Source records

※

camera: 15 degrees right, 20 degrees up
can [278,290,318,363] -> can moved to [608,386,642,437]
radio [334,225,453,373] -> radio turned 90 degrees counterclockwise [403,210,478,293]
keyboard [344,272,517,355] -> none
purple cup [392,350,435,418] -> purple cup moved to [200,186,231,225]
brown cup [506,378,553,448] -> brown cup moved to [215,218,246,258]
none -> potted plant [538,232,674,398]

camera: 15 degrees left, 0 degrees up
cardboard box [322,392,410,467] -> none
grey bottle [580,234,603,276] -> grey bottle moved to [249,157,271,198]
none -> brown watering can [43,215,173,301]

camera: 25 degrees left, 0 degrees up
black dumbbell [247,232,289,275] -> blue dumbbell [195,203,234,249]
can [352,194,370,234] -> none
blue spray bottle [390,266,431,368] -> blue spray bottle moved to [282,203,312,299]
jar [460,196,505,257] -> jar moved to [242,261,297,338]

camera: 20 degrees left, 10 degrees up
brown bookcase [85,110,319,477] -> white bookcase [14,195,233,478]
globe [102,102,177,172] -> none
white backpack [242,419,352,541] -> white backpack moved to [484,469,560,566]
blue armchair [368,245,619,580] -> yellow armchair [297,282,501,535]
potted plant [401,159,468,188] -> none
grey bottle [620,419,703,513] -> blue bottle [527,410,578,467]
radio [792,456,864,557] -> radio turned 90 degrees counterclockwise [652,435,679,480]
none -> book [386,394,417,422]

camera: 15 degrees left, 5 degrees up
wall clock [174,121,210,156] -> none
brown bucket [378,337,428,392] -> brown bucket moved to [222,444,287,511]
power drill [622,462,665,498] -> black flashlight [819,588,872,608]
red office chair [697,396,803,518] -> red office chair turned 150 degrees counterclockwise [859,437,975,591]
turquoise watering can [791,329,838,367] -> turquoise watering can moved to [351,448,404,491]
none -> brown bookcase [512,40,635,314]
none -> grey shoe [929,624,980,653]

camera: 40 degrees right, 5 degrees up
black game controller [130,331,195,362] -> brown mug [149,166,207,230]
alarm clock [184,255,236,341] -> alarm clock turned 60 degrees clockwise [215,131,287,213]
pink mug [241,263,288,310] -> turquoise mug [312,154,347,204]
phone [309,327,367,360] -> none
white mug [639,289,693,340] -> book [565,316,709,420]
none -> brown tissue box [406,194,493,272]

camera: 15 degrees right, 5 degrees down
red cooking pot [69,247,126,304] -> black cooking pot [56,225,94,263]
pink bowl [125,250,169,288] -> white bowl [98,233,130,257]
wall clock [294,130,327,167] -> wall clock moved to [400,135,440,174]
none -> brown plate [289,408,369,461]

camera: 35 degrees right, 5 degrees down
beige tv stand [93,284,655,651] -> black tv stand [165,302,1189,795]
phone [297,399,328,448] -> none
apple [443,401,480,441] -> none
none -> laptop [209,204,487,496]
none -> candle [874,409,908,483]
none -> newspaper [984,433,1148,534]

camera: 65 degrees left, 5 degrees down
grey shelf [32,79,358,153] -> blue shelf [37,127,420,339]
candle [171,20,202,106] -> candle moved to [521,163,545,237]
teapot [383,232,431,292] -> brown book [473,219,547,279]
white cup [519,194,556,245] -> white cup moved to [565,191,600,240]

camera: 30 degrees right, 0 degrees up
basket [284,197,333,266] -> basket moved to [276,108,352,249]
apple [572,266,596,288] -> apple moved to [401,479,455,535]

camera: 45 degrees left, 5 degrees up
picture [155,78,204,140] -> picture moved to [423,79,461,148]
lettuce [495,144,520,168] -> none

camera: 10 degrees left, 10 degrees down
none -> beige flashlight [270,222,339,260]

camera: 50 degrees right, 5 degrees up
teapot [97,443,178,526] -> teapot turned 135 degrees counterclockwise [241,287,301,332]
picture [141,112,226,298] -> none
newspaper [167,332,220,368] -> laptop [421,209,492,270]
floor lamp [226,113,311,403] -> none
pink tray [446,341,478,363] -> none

※

● EXERCISE DIRECTIONS:
Find the line with "black game controller" in the entries above. Retype it and each line after it, exactly, through the line with "pink bowl [125,250,169,288]", and stop there.

● EXPECTED OUTPUT:
black game controller [130,331,195,362] -> brown mug [149,166,207,230]
alarm clock [184,255,236,341] -> alarm clock turned 60 degrees clockwise [215,131,287,213]
pink mug [241,263,288,310] -> turquoise mug [312,154,347,204]
phone [309,327,367,360] -> none
white mug [639,289,693,340] -> book [565,316,709,420]
none -> brown tissue box [406,194,493,272]

camera: 15 degrees right, 5 degrees down
red cooking pot [69,247,126,304] -> black cooking pot [56,225,94,263]
pink bowl [125,250,169,288] -> white bowl [98,233,130,257]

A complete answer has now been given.